As many as 40 percent of all home buyers this year will qualify for the credit. It is on track to cost the government $15 billion, more than twice the amount that was projected when Congress passed the stimulus bill in February.
In the view of the real estate industry and some economists, all that money is well spent. They contend the credit is doing what it was meant to do, encouraging a recovery in the housing market that is gathering steam. Analysts say the credit is directly responsible for several hundred thousand home sales.
Skeptics argue that most of the money is going to people who would have bought a home anyway. And they contend that unless it is allowed to expire on schedule in late November, the tax credit is likely to become one more expensive government program that refuses to die.

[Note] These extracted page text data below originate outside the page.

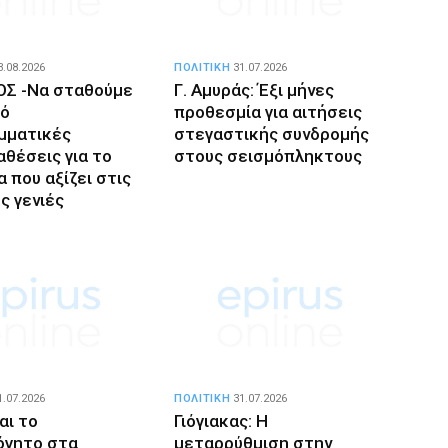
3.08.2026
ΠΟΛΙΤΙΚΗ
31.07.2026
ΙΟΣ -Να σταθούμε
Γ. Αμυράς: Έξι μήνες
πό
προθεσμία για αιτήσεις
μματικές
στεγαστικής συνδρομής
αθέσεις για το
στους σεισμόπληκτους
 που αξίζει στις
ς γενιές
1.07.2026
ΠΟΛΙΤΙΚΗ
31.07.2026
αι το
Γιόγιακας: Η
όγητο στα
μεταρρύθμιση στην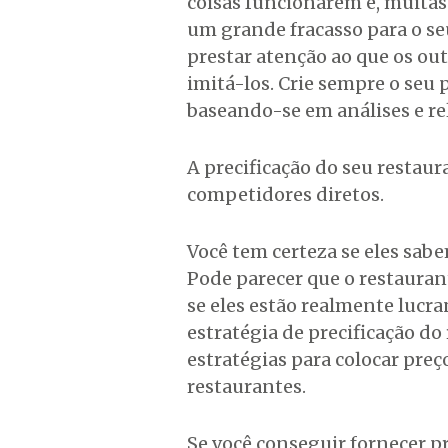
coisas funcionarem e, muitas 
um grande fracasso para o se
prestar atenção ao que os ou
imitá-los. Crie sempre o seu
baseando-se em análises e rel
A precificação do seu restau
competidores diretos.
Você tem certeza se eles sab
Pode parecer que o restauran
se eles estão realmente lucra
estratégia de precificação do
estratégias para colocar pre
restaurantes.
Se você conseguir fornecer p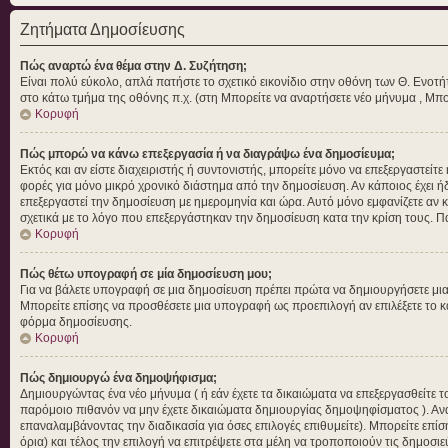
Ζητήματα Δημοσίευσης
Πώς αναρτώ ένα θέμα στην Δ. Συζήτηση;
Είναι πολύ εύκολο, απλά πατήστε το σχετικό εικονίδιο στην οθόνη των Θ. Ενοτή
στο κάτω τμήμα της οθόνης π.χ. (στη Μπορείτε να αναρτήσετε νέο μήνυμα , Μπο
Κορυφή
Πώς μπορώ να κάνω επεξεργασία ή να διαγράψω ένα δημοσίευμα;
Εκτός και αν είστε διαχειριστής ή συντονιστής, μπορείτε μόνο να επεξεργαστεί
φορές για μόνο μικρό χρονικό διάστημα από την δημοσίευση. Αν κάποιος έχει ή
επεξεργαστεί την δημοσίευση με ημερομηνία και ώρα. Αυτό μόνο εμφανίζετε αν 
σχετικά με το λόγο που επεξεργάστηκαν την δημοσίευση κατα την κρίση τους. 
Κορυφή
Πώς θέτω υπογραφή σε μία δημοσίευση μου;
Για να βάλετε υπογραφή σε μια δημοσίευση πρέπει πρώτα να δημιουργήσετε μια α
Μπορείτε επίσης να προσθέσετε μια υπογραφή ως προεπιλογή αν επιλέξετε το 
φόρμα δημοσίευσης.
Κορυφή
Πώς δημιουργώ ένα δημοψήφισμα;
Δημιουργώντας ένα νέο μήνυμα ( ή εάν έχετε τα δικαιώματα να επεξεργασθείτε
παρόμοιο πιθανόν να μην έχετε δικαιώματα δημιουργίας δημοψηφίσματος ). Αν
επαναλαμβάνοντας την διαδικασία για όσες επιλογές επιθυμείτε). Μπορείτε επίσ
όρια) και τέλος την επιλογή να επιτρέψετε στα μέλη να τροποποιούν τις δημοσιε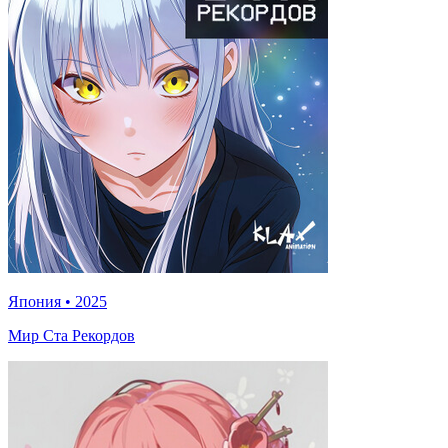
Япония
•
2025
Мир Ста Рекордов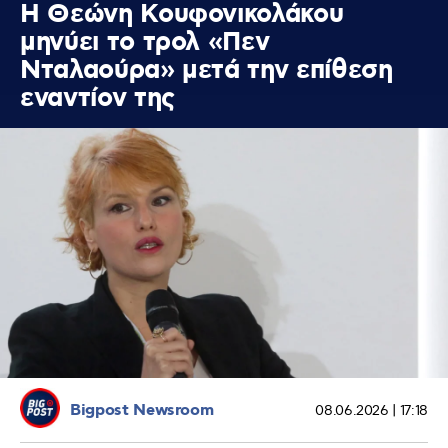
Η Θεώνη Κουφονικολάκου
μηνύει το τρολ «Πεν
Νταλαούρα» μετά την επίθεση
εναντίον της
Bigpost Newsroom
08.06.2026 | 17:18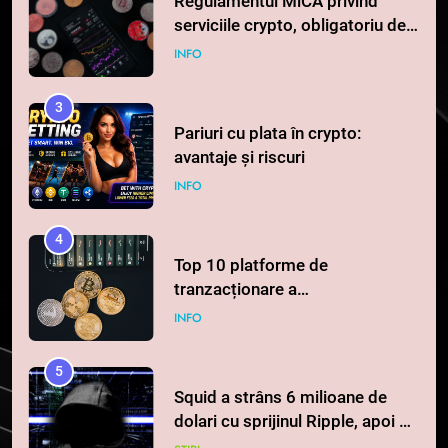
Regulamentul MiCA privind
serviciile crypto, obligatoriu de
la 1 iulie în România
INFO
3
Pariuri cu plata în crypto:
avantaje și riscuri
INFO
4
Top 10 platforme de
tranzacționare a
criptomonedelor în 2026
INFO
5
Squid a strâns 6 milioane de
dolari cu sprijinul Ripple, apoi a
pierdut jumătate din aceștia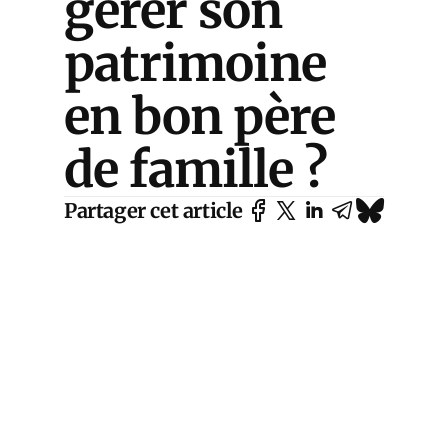
gérer son
patrimoine
en bon père
de famille ?
Partager cet article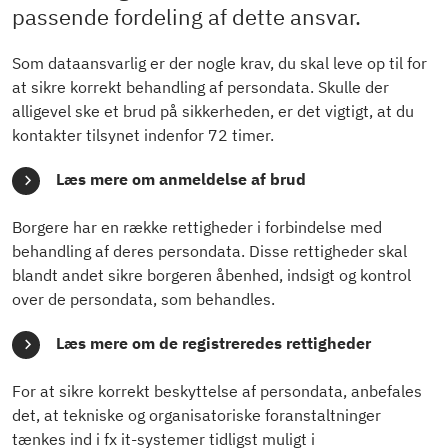
passende fordeling af dette ansvar.
Som dataansvarlig er der nogle krav, du skal leve op til for
at sikre korrekt behandling af persondata. Skulle der
alligevel ske et brud på sikkerheden, er det vigtigt, at du
kontakter tilsynet indenfor 72 timer.
Læs mere om anmeldelse af brud
Borgere har en række rettigheder i forbindelse med
behandling af deres persondata. Disse rettigheder skal
blandt andet sikre borgeren åbenhed, indsigt og kontrol
over de persondata, som behandles.
Læs mere om de registreredes rettigheder
For at sikre korrekt beskyttelse af persondata, anbefales
det, at tekniske og organisatoriske foranstaltninger
tænkes ind i fx it-systemer tidligst muligt i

The real estate industry, including the powerful 1.1 million-member National Association of REALTORS®, wants Congress to extend the credit at least through next summer. The group hopes to expand the program to $15,000 and to allow all buyers, not just those who have been out of the market for at least three years, to qualify. The price tag on that plan: $50 billion to $100 billion."
Two out of my ten residential sales this year were eligible for the tax credit. So for me, I am at about half of what the national average is, but we are a second home market. Will the expiration do anything to our market? It's hard to tell. If it expires, and there is a dip in national numbers, it will affect people who are getting ready to test the waters again. However I have not seen a last second rush of people trying to buy something before the end of November.

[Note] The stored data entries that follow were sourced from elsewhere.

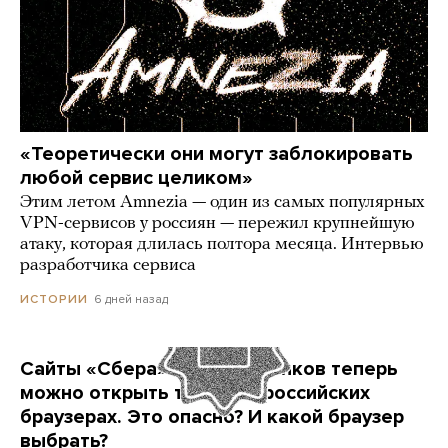
«Теоретически они могут заблокировать
любой сервис целиком»
Этим летом Amnezia — один из самых популярных
VPN-сервисов у россиян — пережил крупнейшую
атаку, которая длилась полтора месяца. Интервью
разработчика сервиса
6 дней назад
ИСТОРИИ
Сайты «Сбера» и других банков теперь
можно открыть только в российских
браузерах. Это опасно? И какой браузер
выбрать?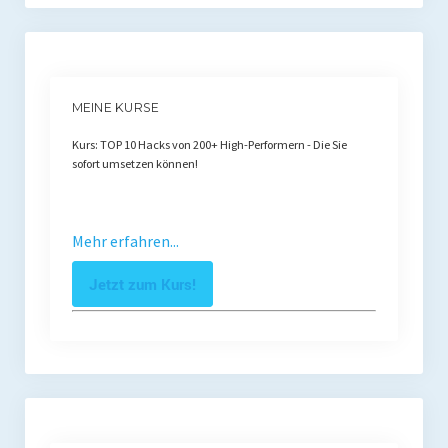
MEINE KURSE
Kurs: TOP 10 Hacks von 200+ High-Performern - Die Sie
sofort umsetzen können!
Mehr erfahren...
Jetzt zum Kurs!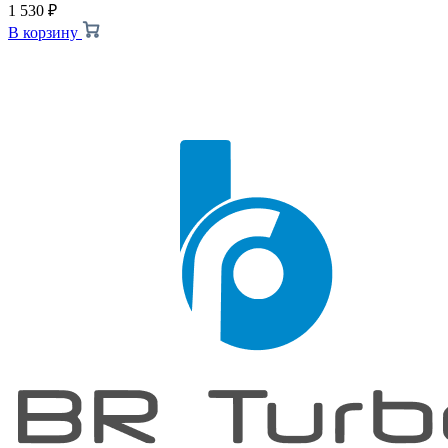
1 530
₽
В корзину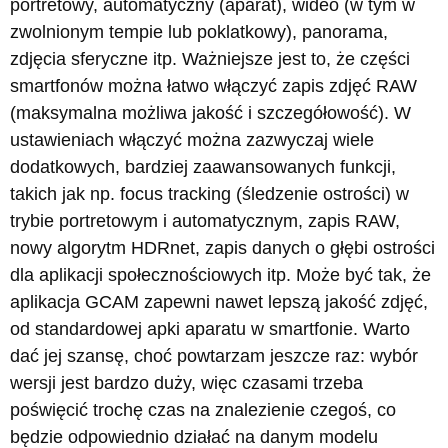
portretowy, automatyczny (aparat), wideo (w tym w
zwolnionym tempie lub poklatkowy), panorama,
zdjęcia sferyczne itp. Ważniejsze jest to, że części
smartfonów można łatwo włączyć zapis zdjęć RAW
(maksymalna możliwa jakość i szczegółowość). W
ustawieniach włączyć można zazwyczaj wiele
dodatkowych, bardziej zaawansowanych funkcji,
takich jak np. focus tracking (śledzenie ostrości) w
trybie portretowym i automatycznym, zapis RAW,
nowy algorytm HDRnet, zapis danych o głębi ostrości
dla aplikacji społecznościowych itp. Może być tak, że
aplikacja GCAM zapewni nawet lepszą jakość zdjęć,
od standardowej apki aparatu w smartfonie. Warto
dać jej szansę, choć powtarzam jeszcze raz: wybór
wersji jest bardzo duży, więc czasami trzeba
poświęcić trochę czas na znalezienie czegoś, co
będzie odpowiednio działać na danym modelu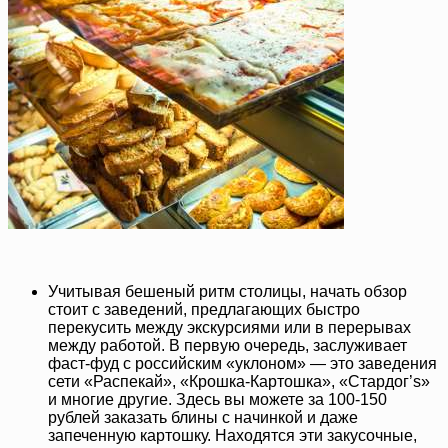
Учитывая бешеный ритм столицы, начать обзор
стоит с заведений, предлагающих быстро
перекусить между экскурсиями или в перерывах
между работой. В первую очередь, заслуживает
фаст-фуд с российским «уклоном» — это заведения
сети «Распекай», «Крошка-Картошка», «Стардог’s»
и многие другие. Здесь вы можете за 100-150
рублей заказать блины с начинкой и даже
запеченную картошку. Находятся эти закусочные,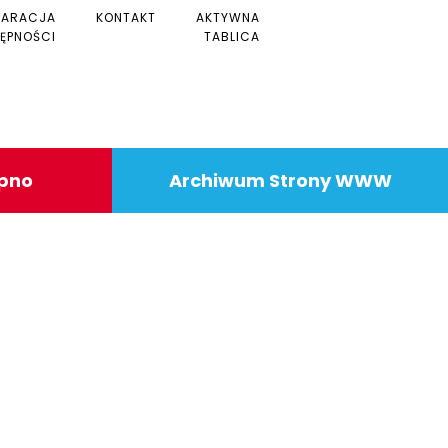
LARACJA
KONTAKT
AKTYWNA
ĘPNOŚCI
TABLICA
ipno
Archiwum Strony WWW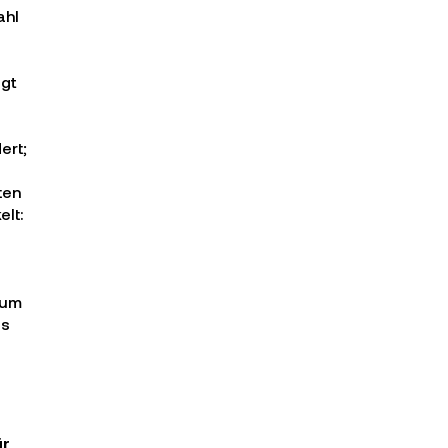
ahl
egt
ert;
ten
elt:
 um
es
ür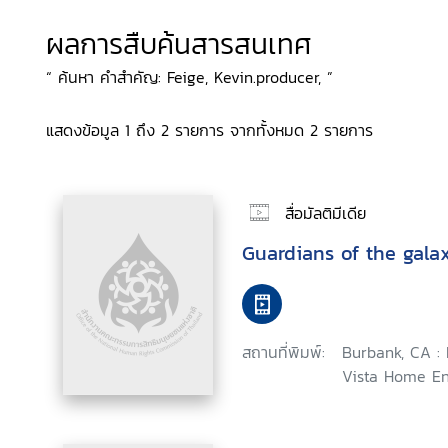
ผลการสืบค้นสารสนเทศ
“ ค้นหา คำสำคัญ: Feige, Kevin.producer, ”
แสดงข้อมูล 1 ถึง 2 รายการ จากทั้งหมด 2 รายการ
สื่อมัลติมีเดีย
Guardians of the gala
สถานที่พิมพ์:
Burbank, CA :
Vista Home En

I guess we will see. I think overall it was good for the housing market. Both of my "first time" buyers would have bought anyway, but the credit enabled them to look in a higher range.
NAR is feverishly trying to get the plan extended, so in their eyes it has helped the agents and brokers nationwide. Well lets see...if they are estimating five million home sales this year. Forty percent is two million. Times that by $8,000, you get 16 billion--the amount the tax credit cost the tax payer. Now take 5% of that) the national average of a real estate commission). That comes to 80 million (very roughly) in real estate commissions. I guess we can see why NAR wants this so badly. That is a healthy chunk of change.
Again locally, I don't think it is going to make much of a difference, but we'll see.